Exercising Your Voice
Do vocal warmups before singing. You wouldn’t start running before you stretched out, because you could strain and injure the muscles in your leg; the same principle applies to the muscles involved with singing. Before you put your vocal cords through the stress of some serious singing, you want to make sure you warm up your voice so you don’t strain it. Humming is a good way to ease into full-throated singing. Before you begin singing, practice some scales in a hum. Lip trilling warms up the muscles involved with exhalation to prepare them for the controlled breathing required by singing. Keeping your lips pressed together, push air through them to create the sound we associate with being cold: brrrrrrrrr!. Move through your scales in this manner.
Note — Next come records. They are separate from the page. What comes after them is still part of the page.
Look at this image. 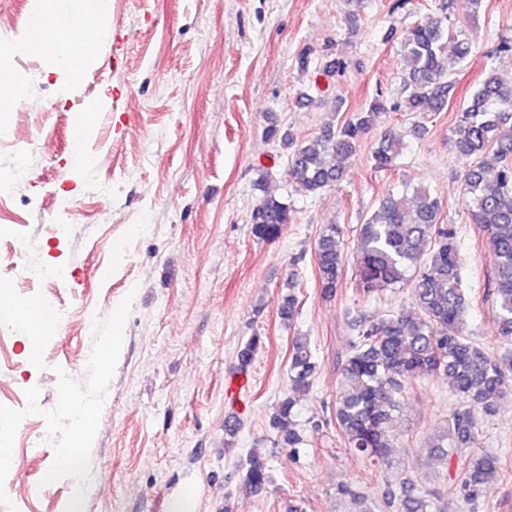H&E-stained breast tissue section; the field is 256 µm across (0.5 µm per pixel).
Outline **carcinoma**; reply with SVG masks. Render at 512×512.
Here are the masks:
<instances>
[{
  "label": "carcinoma",
  "instance_id": "obj_1",
  "mask_svg": "<svg viewBox=\"0 0 512 512\" xmlns=\"http://www.w3.org/2000/svg\"><path fill=\"white\" fill-rule=\"evenodd\" d=\"M473 35L448 27V15L433 14L409 27L401 51L408 64L402 76L401 101L378 96L368 109L355 112L338 127L328 125L319 135L297 144L274 124L268 136L290 150L288 183L295 192L312 197L343 178L348 161L388 111L439 112L455 88L452 63L468 59ZM311 50L298 55L299 69L315 80L332 81L347 62L333 48L311 66ZM404 147V135L387 129L372 150V167L387 171ZM452 153L465 163L462 199L469 222L486 237L491 270L487 294L496 308L495 341H512V84L505 85L491 68L457 113L450 140ZM440 200L417 186L379 199L378 210L359 225L354 252L356 285L365 298L394 288H410L413 311L364 320L340 371V390L331 421L345 446L355 455L381 465L388 461L394 437L392 425L403 393L415 382L440 378L458 399L448 419L433 436L431 453L443 460L457 457L458 476L432 490L412 494L404 486L383 492L385 512H439L456 501L478 512L487 486L506 473L500 455L479 449L484 417L492 415L509 392L512 352L495 359L489 345L466 332L470 299L462 287L461 248L452 224L439 222ZM288 200L265 193L250 216L259 239H278L292 223ZM342 233L334 224L320 232L314 249L321 296L332 298L344 272ZM297 296H281V318L292 321ZM261 344L252 336L238 354L240 370L250 365ZM318 364L307 337L292 341L288 389L278 401L269 426L283 444L296 449L303 437L294 428V409L313 386ZM270 483L263 459L248 458L244 484L253 492Z\"/></svg>",
  "mask_w": 512,
  "mask_h": 512
}]
</instances>
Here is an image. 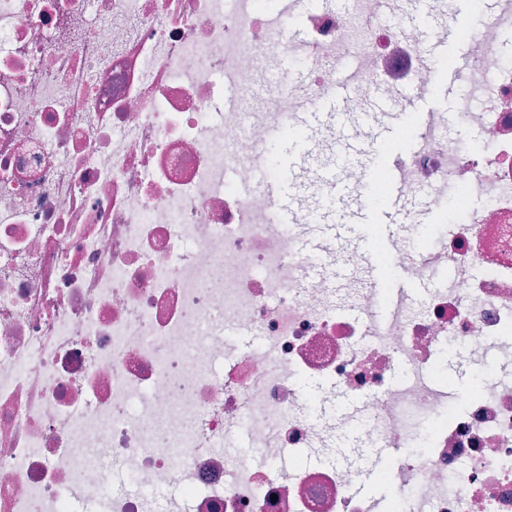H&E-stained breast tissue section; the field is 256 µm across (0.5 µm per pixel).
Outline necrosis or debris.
I'll use <instances>...</instances> for the list:
<instances>
[{
	"instance_id": "1",
	"label": "necrosis or debris",
	"mask_w": 512,
	"mask_h": 512,
	"mask_svg": "<svg viewBox=\"0 0 512 512\" xmlns=\"http://www.w3.org/2000/svg\"><path fill=\"white\" fill-rule=\"evenodd\" d=\"M400 7L0 0V512H376L359 461L389 447L385 512H512V381L483 372L512 335V0L468 35L479 102L459 118L482 148L435 118L404 160L405 193L461 196L439 247L399 230L377 254L415 282L451 270L421 308L382 318L358 279L305 280L351 261L302 250L316 208L282 227L237 190L277 168L273 131L345 55L362 100L381 80L434 83L403 22L367 23ZM263 58L313 62L314 79L253 94ZM224 79L250 114L225 108ZM228 324L263 345L228 355ZM452 341L481 373L460 392L443 386Z\"/></svg>"
}]
</instances>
Practice your scales. Although singing songs is your ultimate goal, you should practice every day on plain old scales. This will help you gain control of your voice, stay on target with pitch, and move more easily between both adjacent and disparate notes. Listen to Youtube videos to make sure you’re matching your pitch appropriately to the actual notes you should be hitting. Practice singing scales higher and lower than your most comfortable octave to increase your range. Taylor Swift Taylor Swift, Singer & Businesswoman Embrace your passion for singing. "I have been singing randomly, obsessively, obnoxiously for as long as I can remember."
Practice pitching exercises. Pitching exercises like step intervals help you to move easily between notes without losing pitch. Intervals are the distance between two notes, and there are many different exercises you can do that take you through a wide range of vocal exercises. The seven basic Major intervals are Major 2nd, Major 3rd, Perfect 4th, Perfect 5th, Major 6th, Major 7th, and Perfect 8th, and you can find examples of these interval exercises easily online.
Record yourself singing. Sometimes, it’s difficult to hear how we actual sound while we’re singing. Record yourself singing your scales, your pitching exercises, and your favorite songs to hear how you actually sound. You can’t improve if you can’t tell what you’re doing wrong!